**Action item:** Reproduce the following data verbatim, preserving every line, character, and space.

**Listed entries:**
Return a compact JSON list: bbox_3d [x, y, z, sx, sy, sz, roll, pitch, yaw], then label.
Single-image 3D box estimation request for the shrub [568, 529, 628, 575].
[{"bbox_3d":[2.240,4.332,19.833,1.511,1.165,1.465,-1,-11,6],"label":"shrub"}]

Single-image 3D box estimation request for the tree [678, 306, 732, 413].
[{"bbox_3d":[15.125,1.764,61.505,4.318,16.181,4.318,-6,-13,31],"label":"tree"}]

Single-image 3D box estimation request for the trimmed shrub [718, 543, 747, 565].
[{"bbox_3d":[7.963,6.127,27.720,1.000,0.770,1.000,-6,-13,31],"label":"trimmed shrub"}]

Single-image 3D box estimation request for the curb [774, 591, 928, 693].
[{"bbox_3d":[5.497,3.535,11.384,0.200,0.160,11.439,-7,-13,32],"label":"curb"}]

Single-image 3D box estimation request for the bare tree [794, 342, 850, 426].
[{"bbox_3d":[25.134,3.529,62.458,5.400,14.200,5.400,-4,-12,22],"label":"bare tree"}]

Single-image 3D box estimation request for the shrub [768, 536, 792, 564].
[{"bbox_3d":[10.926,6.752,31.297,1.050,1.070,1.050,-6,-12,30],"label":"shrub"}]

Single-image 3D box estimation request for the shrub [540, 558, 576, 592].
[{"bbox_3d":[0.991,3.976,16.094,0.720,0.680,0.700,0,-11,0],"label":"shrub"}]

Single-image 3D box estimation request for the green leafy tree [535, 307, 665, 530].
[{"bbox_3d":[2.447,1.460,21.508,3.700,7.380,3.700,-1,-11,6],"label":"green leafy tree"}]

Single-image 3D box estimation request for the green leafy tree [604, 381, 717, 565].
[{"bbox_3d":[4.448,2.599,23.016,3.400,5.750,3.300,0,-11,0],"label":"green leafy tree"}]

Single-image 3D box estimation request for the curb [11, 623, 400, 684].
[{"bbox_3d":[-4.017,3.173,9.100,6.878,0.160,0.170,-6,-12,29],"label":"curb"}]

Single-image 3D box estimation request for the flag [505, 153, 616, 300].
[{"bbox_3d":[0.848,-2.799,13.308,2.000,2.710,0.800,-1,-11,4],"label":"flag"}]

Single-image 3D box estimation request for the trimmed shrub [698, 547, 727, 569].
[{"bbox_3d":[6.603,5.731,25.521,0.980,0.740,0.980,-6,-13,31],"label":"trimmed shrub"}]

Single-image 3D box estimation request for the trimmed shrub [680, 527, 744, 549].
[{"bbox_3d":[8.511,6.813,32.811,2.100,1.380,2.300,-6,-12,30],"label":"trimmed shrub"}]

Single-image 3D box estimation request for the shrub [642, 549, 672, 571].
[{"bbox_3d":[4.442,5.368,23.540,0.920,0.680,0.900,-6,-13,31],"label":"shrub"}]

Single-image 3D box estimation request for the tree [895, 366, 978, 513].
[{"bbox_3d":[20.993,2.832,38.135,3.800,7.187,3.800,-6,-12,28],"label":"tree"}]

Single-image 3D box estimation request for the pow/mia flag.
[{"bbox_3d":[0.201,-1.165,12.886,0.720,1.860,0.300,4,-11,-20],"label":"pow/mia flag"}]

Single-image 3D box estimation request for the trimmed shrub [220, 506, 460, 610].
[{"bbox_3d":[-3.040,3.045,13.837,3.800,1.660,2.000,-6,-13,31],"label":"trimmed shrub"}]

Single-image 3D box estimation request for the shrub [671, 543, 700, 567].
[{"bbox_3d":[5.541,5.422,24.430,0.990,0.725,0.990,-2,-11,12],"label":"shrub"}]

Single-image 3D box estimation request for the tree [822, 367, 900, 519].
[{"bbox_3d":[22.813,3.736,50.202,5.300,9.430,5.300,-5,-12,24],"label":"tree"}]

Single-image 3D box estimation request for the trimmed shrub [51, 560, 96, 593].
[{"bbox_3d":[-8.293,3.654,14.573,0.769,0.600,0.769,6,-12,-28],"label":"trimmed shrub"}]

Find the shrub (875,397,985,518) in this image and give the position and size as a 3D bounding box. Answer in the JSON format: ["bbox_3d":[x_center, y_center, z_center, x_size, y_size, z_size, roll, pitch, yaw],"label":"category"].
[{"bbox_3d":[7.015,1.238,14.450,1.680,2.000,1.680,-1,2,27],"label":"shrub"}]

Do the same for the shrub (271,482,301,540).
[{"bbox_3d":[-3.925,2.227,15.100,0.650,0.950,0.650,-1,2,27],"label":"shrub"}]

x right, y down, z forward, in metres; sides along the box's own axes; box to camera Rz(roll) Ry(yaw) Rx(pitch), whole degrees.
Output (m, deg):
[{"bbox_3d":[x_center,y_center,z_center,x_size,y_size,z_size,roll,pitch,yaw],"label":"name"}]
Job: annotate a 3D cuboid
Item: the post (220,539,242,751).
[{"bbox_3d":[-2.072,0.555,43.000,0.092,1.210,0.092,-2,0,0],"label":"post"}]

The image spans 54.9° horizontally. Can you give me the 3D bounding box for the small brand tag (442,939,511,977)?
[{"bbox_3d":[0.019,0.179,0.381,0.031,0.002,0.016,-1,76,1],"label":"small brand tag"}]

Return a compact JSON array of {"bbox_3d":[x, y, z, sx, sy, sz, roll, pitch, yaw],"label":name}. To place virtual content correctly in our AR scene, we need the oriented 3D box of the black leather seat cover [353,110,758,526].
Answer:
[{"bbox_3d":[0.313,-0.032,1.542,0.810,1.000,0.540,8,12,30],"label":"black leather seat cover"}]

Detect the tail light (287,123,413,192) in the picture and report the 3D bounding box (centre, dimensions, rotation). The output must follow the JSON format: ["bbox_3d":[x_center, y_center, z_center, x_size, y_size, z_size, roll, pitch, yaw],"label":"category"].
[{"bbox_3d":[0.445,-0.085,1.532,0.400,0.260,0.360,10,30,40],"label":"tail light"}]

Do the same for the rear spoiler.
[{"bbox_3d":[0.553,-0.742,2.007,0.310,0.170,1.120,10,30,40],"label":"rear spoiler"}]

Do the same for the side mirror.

**Solution for this task:**
Return a compact JSON list: bbox_3d [x, y, z, sx, sy, sz, roll, pitch, yaw], then label.
Single-image 3D box estimation request for the shrub [568, 529, 628, 575].
[{"bbox_3d":[2.240,4.332,19.833,1.511,1.165,1.465,-1,-11,6],"label":"shrub"}]

Single-image 3D box estimation request for the tree [678, 306, 732, 413].
[{"bbox_3d":[15.125,1.764,61.505,4.318,16.181,4.318,-6,-13,31],"label":"tree"}]

Single-image 3D box estimation request for the trimmed shrub [718, 543, 747, 565].
[{"bbox_3d":[7.963,6.127,27.720,1.000,0.770,1.000,-6,-13,31],"label":"trimmed shrub"}]

Single-image 3D box estimation request for the curb [774, 591, 928, 693].
[{"bbox_3d":[5.497,3.535,11.384,0.200,0.160,11.439,-7,-13,32],"label":"curb"}]

Single-image 3D box estimation request for the bare tree [794, 342, 850, 426].
[{"bbox_3d":[25.134,3.529,62.458,5.400,14.200,5.400,-4,-12,22],"label":"bare tree"}]

Single-image 3D box estimation request for the shrub [768, 536, 792, 564].
[{"bbox_3d":[10.926,6.752,31.297,1.050,1.070,1.050,-6,-12,30],"label":"shrub"}]

Single-image 3D box estimation request for the shrub [540, 558, 576, 592].
[{"bbox_3d":[0.991,3.976,16.094,0.720,0.680,0.700,0,-11,0],"label":"shrub"}]

Single-image 3D box estimation request for the green leafy tree [535, 307, 665, 530].
[{"bbox_3d":[2.447,1.460,21.508,3.700,7.380,3.700,-1,-11,6],"label":"green leafy tree"}]

Single-image 3D box estimation request for the green leafy tree [604, 381, 717, 565].
[{"bbox_3d":[4.448,2.599,23.016,3.400,5.750,3.300,0,-11,0],"label":"green leafy tree"}]

Single-image 3D box estimation request for the curb [11, 623, 400, 684].
[{"bbox_3d":[-4.017,3.173,9.100,6.878,0.160,0.170,-6,-12,29],"label":"curb"}]

Single-image 3D box estimation request for the flag [505, 153, 616, 300].
[{"bbox_3d":[0.848,-2.799,13.308,2.000,2.710,0.800,-1,-11,4],"label":"flag"}]

Single-image 3D box estimation request for the trimmed shrub [698, 547, 727, 569].
[{"bbox_3d":[6.603,5.731,25.521,0.980,0.740,0.980,-6,-13,31],"label":"trimmed shrub"}]

Single-image 3D box estimation request for the trimmed shrub [680, 527, 744, 549].
[{"bbox_3d":[8.511,6.813,32.811,2.100,1.380,2.300,-6,-12,30],"label":"trimmed shrub"}]

Single-image 3D box estimation request for the shrub [642, 549, 672, 571].
[{"bbox_3d":[4.442,5.368,23.540,0.920,0.680,0.900,-6,-13,31],"label":"shrub"}]

Single-image 3D box estimation request for the tree [895, 366, 978, 513].
[{"bbox_3d":[20.993,2.832,38.135,3.800,7.187,3.800,-6,-12,28],"label":"tree"}]

Single-image 3D box estimation request for the pow/mia flag.
[{"bbox_3d":[0.201,-1.165,12.886,0.720,1.860,0.300,4,-11,-20],"label":"pow/mia flag"}]

Single-image 3D box estimation request for the trimmed shrub [220, 506, 460, 610].
[{"bbox_3d":[-3.040,3.045,13.837,3.800,1.660,2.000,-6,-13,31],"label":"trimmed shrub"}]

Single-image 3D box estimation request for the shrub [671, 543, 700, 567].
[{"bbox_3d":[5.541,5.422,24.430,0.990,0.725,0.990,-2,-11,12],"label":"shrub"}]

Single-image 3D box estimation request for the tree [822, 367, 900, 519].
[{"bbox_3d":[22.813,3.736,50.202,5.300,9.430,5.300,-5,-12,24],"label":"tree"}]

Single-image 3D box estimation request for the trimmed shrub [51, 560, 96, 593].
[{"bbox_3d":[-8.293,3.654,14.573,0.769,0.600,0.769,6,-12,-28],"label":"trimmed shrub"}]

Find the shrub (875,397,985,518) in this image and give the position and size as a 3D bounding box. Answer in the JSON format: ["bbox_3d":[x_center, y_center, z_center, x_size, y_size, z_size, roll, pitch, yaw],"label":"category"].
[{"bbox_3d":[7.015,1.238,14.450,1.680,2.000,1.680,-1,2,27],"label":"shrub"}]

Do the same for the shrub (271,482,301,540).
[{"bbox_3d":[-3.925,2.227,15.100,0.650,0.950,0.650,-1,2,27],"label":"shrub"}]

x right, y down, z forward, in metres; sides along the box's own axes; box to camera Rz(roll) Ry(yaw) Rx(pitch), whole degrees.
Output (m, deg):
[{"bbox_3d":[x_center,y_center,z_center,x_size,y_size,z_size,roll,pitch,yaw],"label":"name"}]
Job: annotate a 3D cuboid
Item: the post (220,539,242,751).
[{"bbox_3d":[-2.072,0.555,43.000,0.092,1.210,0.092,-2,0,0],"label":"post"}]

The image spans 54.9° horizontally. Can you give me the 3D bounding box for the small brand tag (442,939,511,977)?
[{"bbox_3d":[0.019,0.179,0.381,0.031,0.002,0.016,-1,76,1],"label":"small brand tag"}]

Return a compact JSON array of {"bbox_3d":[x, y, z, sx, sy, sz, roll, pitch, yaw],"label":name}. To place virtual content correctly in our AR scene, we need the oriented 3D box of the black leather seat cover [353,110,758,526].
Answer:
[{"bbox_3d":[0.313,-0.032,1.542,0.810,1.000,0.540,8,12,30],"label":"black leather seat cover"}]

Detect the tail light (287,123,413,192) in the picture and report the 3D bounding box (centre, dimensions, rotation). The output must follow the JSON format: ["bbox_3d":[x_center, y_center, z_center, x_size, y_size, z_size, roll, pitch, yaw],"label":"category"].
[{"bbox_3d":[0.445,-0.085,1.532,0.400,0.260,0.360,10,30,40],"label":"tail light"}]

Do the same for the rear spoiler.
[{"bbox_3d":[0.553,-0.742,2.007,0.310,0.170,1.120,10,30,40],"label":"rear spoiler"}]

Do the same for the side mirror.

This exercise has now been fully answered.